A new tutorial, Multimodal_Image_Segment_Attribution.ipynb, demonstrates end-to-end usage leveraging SAM (Meta Segment Anything Model) to interpret a multimodal LLM (Gemma-4) (PR #1811, #1812).

LLM Attribution Improvements

Building on the LLM attribution work from v0.7 and v0.8, this release substantially expands what LLMAttribution can attribute over and how attributions are consumed.

  • New RemoteLLMAttribution wrapper and VLLMProvider allow perturbation-based attribution to be computed against a remotely hosted LLM serving endpoint, removing the requirement that the model fit in the client process (PR #1544). This enables attribution over much larger models than was previously feasible.
  • New boolean forward_in_tokens argument to LLMAttribution.attribute, to choose between replicating token-by-token output decoding or directly forwarding the output sequence in one-shot (PRs #1740, #1741, #1742, #1744)
  • Dict-like model_input support (PR #1698)
  • skip_tokens is no longer accepted as a target argument, and target encoding no longer adds special tokens (PRs #1685, #1686)

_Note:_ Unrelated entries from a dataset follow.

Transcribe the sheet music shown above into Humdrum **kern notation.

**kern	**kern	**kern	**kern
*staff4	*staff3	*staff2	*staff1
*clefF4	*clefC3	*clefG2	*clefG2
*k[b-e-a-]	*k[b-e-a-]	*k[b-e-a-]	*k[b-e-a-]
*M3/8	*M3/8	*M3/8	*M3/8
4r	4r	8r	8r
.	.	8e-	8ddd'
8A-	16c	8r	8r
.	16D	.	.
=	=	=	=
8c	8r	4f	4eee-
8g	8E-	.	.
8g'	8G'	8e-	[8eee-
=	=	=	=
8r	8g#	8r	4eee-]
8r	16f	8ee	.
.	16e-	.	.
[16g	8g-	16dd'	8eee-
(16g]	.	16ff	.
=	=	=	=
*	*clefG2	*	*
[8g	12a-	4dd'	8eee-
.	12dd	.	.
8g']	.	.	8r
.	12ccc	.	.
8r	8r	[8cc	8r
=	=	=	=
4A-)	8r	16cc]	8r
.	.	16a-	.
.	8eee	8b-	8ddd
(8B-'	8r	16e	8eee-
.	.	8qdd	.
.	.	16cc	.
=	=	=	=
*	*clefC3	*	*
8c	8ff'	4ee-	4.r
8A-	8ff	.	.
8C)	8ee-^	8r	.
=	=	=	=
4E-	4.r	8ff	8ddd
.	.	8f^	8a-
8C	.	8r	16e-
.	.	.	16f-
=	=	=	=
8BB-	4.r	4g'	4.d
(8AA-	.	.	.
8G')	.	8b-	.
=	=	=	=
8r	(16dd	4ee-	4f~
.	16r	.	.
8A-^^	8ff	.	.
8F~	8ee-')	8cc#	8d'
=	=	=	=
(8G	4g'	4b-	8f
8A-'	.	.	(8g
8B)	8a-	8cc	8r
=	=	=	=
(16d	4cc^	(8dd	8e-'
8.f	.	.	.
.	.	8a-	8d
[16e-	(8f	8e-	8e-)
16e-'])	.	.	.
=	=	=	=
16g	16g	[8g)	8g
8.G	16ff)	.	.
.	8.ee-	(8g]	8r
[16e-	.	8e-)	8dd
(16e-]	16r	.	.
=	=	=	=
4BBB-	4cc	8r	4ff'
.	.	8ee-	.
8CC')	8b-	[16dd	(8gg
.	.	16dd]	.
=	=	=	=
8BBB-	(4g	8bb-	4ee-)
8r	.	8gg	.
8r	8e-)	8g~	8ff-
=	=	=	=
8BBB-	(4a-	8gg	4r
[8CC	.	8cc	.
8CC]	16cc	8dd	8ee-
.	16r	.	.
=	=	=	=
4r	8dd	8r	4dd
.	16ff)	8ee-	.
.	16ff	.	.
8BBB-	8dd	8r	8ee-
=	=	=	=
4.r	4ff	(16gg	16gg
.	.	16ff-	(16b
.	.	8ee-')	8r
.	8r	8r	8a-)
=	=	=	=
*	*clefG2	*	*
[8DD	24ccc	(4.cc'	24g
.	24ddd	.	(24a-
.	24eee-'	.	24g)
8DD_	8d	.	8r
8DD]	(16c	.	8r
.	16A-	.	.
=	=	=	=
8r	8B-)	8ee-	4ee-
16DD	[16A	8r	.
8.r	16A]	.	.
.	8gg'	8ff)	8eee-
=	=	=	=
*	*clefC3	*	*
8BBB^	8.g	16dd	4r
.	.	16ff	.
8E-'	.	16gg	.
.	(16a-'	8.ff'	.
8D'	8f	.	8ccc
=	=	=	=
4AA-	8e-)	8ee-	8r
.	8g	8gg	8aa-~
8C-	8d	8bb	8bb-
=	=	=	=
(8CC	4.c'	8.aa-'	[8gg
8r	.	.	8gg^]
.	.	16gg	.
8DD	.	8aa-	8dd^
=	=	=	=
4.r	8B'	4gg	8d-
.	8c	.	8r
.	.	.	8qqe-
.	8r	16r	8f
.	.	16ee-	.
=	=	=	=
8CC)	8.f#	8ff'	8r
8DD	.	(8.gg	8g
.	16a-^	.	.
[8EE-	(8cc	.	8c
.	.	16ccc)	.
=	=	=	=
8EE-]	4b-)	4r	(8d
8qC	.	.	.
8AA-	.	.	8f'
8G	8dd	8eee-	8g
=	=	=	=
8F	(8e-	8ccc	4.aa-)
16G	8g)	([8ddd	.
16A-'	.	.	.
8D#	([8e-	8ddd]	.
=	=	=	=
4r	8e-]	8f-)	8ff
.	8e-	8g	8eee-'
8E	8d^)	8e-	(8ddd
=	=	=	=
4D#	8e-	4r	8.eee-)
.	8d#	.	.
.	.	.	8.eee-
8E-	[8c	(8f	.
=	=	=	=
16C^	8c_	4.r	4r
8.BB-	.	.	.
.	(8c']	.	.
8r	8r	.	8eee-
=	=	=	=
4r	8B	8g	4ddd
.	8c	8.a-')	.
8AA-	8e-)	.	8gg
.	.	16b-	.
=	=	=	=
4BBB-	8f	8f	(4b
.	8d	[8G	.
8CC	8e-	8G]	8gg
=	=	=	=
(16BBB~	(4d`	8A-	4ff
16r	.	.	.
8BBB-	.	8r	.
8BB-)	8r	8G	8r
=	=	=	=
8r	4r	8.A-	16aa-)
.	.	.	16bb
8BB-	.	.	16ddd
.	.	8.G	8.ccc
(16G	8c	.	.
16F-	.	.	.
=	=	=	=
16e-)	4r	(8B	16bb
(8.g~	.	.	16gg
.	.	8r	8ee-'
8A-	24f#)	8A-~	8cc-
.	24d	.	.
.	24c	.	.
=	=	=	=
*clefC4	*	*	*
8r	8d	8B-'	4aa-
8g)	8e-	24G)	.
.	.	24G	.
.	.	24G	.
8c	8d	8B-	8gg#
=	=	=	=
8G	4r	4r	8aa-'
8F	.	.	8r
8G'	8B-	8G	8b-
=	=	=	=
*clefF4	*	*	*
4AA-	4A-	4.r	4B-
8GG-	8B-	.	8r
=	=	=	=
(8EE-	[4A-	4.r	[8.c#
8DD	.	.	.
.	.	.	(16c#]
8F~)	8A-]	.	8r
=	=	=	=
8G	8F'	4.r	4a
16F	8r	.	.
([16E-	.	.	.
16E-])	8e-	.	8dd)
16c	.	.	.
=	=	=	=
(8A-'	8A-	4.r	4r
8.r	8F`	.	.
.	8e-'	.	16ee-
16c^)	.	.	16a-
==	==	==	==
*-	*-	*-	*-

Captum Attribution Enhancement

Cross-Tensor Attribution

Cross-tensor attribution — the ability to group, ablate, or permute features across multiple input tensors simultaneously — was introduced incrementally over the v0.8 cycle and is now default-on for perturbation-based methods (PR commit 38230a70). This release finalizes the feature surface:

  • Feature grouping across input tensors for FeatureAblation (PR #1497)
  • Cross-tensor permutation in FeaturePermutation (PR #1507)
  • Support for multiple perturbations per eval when masking across tensors (PR #1530)

Perturbation-Based Method Improvements

  • FeatureAblation and FeaturePermutation gained a min_examples_per_batch argument and now skip feature groups when permuting features if any group has batch size ≤ 1 (PRs #1533, #1539)
  • Occlusion was migrated to the new ablated-batch construction path used by FeatureAblation (PR #1616)
  • Shapley Value perturbation construction performance improved (PR #1635), with further micro-optimization when formatting total_attrib (PR #1648)
  • Aggregate mode is now enabled whenever perturbations_per_eval == 1 (PR #1525)
  • Avoided unnecessary tensor construction when creating input masks for permutation/ablation (PR #1527)
  • Output validity for perturbations_per_eval > 1 is now checked via a dedicated method (PR #1666)
  • Scalar and 1-D tensor model outputs are handled explicitly (PR #1521)

Layer & Neuron Attribution

  • Reduced GPU OOM in layer gradient computation by offloading intermediate tensors to CPU (PR #1796)
  • Layer gradient attributor now supports a list-of-tensors output (PR #1629)

Captum Insights Retirement

As announced in the v0.8.0 release, Captum Insights has been retired in v0.9.0. The Insights frontend, backend, Sphinx API pages, and packaging extras (pip install captum[insights]) have all been removed (PRs #1795, #1782, #1784, #1693). Users who still need the Insights UI can pin to the v0.8.0 tag.

Bug Fixes

  • Ensure mask tensor is placed on the same device as inputs (PR #1809)
  • Ensure eval diff and mask tensor are on the same device (PR #1542)
  • Move pred to the same device as lm.classes() in LLM attribution (PR #1189)
  • Fix long-tensor behavior in torch.gather inside interpretable input (PR #1678)
  • Fix UnpicklingError in DLRM tutorial for PyTorch 2.6+ (PR #1765)
  • Lime output-dimension bug in batched forward fixed (PR #1513)
  • Fixed index adjustment in LayerAttributor mask for individual neurons (PR #1531)

Changes to Requirements

  • Minimum Python version raised to 3.10 (PR #1660)
  • Minimum PyTorch version raised to 1.13 (PR #1617)
  • Captum now supports NumPy 2.x (PR #1580). Users blocked on NumPy 1.x pins can now install and use Captum without constraint. Existing NumPy 1.x environments remain supported.